梅山修氏 J1新潟、縦横無尽の攻撃から待望の先制点
MF高のJ1初ゴールを喜ぶ松橋監督 Photo By スポニチ
 【元アルビ・梅山チェック】ボールを保持する新潟と、引き込んでカウンターとセットプレーを武器とする横浜FCの対戦。その構図では特に先制点をどちらが取るのかが、より重要なポイントになる。試合のシナリオ的に考慮すべき点は「リードしている時」「リードされている時」「同点の時」、さらにそれぞれのケースでの「残り時間」で、引き込んでカウンターを狙うチームに先制点を与えることは避けたい。ここ3試合先制点を与えている新潟であれば、なおさら重要だった。
 序盤、新潟のビルドップに対して横浜FCは中盤で構えて守備の規制をかけ始めていた。対する新潟はボランチの1人がCBの間に降りて最終ラインを3人にし、両SBに高い位置をとらせる。すると相手のワイドの選手が前に出て来られない。そして両SHは内側に入り、フリーになるという仕掛けが見られた。前半6分の先制点はまさにこれが効いた格好だ。

 GK小島から始まった攻撃は降りたMF秋山、横のCB舞行龍、中央に入った左SH三戸、高い位置をとっていた左SB堀米といった具合に、人が縦横にローテーションすると同じく、ボールも縦横と交互に前進させていた。最後は三戸の高い個人技によるターンから体幹のひねりを利用した強いシュートを蹴り込んだもの。そのスペースを作るために中央からサイドに流れたMF高木の献身性、動きすぎず、そこに止まって受ける判断をした三戸のボールがない時の動きも素晴らしかった。

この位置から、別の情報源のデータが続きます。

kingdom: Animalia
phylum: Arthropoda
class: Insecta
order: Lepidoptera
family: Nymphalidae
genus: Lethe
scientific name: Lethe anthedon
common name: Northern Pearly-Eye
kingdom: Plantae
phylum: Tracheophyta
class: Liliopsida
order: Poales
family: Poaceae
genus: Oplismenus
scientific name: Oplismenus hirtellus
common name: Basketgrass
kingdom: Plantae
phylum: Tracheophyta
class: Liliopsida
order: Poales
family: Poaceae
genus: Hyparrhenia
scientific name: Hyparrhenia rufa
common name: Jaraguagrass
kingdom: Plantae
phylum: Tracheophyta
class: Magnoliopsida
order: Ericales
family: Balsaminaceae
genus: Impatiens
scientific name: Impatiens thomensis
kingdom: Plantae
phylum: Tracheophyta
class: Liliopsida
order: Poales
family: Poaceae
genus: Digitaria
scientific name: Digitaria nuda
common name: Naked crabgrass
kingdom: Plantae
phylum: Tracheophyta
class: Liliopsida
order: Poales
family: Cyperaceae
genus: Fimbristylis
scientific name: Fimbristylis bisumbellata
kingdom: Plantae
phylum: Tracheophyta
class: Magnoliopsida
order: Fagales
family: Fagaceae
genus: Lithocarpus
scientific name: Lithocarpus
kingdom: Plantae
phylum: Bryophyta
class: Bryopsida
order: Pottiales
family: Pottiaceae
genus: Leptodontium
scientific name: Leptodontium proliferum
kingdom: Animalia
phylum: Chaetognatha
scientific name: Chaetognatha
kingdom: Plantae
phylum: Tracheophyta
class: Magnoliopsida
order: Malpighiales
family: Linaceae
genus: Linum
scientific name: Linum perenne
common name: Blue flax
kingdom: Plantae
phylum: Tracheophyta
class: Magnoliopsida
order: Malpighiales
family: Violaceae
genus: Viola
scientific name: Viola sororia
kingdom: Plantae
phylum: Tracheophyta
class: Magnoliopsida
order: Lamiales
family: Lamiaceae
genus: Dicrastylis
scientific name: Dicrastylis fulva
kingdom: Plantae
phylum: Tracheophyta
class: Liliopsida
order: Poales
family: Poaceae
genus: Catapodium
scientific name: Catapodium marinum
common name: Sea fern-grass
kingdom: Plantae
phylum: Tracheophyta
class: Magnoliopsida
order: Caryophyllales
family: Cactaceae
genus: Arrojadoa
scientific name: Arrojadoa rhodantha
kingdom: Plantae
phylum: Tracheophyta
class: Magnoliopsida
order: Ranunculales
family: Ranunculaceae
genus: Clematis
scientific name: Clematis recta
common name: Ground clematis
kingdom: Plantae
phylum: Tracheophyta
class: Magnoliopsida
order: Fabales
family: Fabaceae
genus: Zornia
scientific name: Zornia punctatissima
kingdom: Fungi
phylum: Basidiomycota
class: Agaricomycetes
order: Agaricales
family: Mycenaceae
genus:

 1―1で迎えた後半は自陣に押し込まれ停滞する時間が長く感じたが、これを変えたのは交代策、とりわけ“ボランチ”新井の投入だった。おそらく準備していた交代ではなく、即興性の高いものだと思うが、対人に強く両足を正確に使える彼がCBの前に入ったことで守備ラインを高くし、長短のパスでチームにリズムと展開力を与えた。試合終盤のチームを安定させ、最後まで多くのチャンスを作った立て役者であったことは間違いない。

 J1リーグは残り6試合。18位のみが降格する今季のレギュレーションにおいて、この時点で最下位の湘南との勝ち点差は12に開いた。次節はアウェイ川崎F戦。順位争いよりも、ボールゲームを追求する両者の試合内容に注目したい。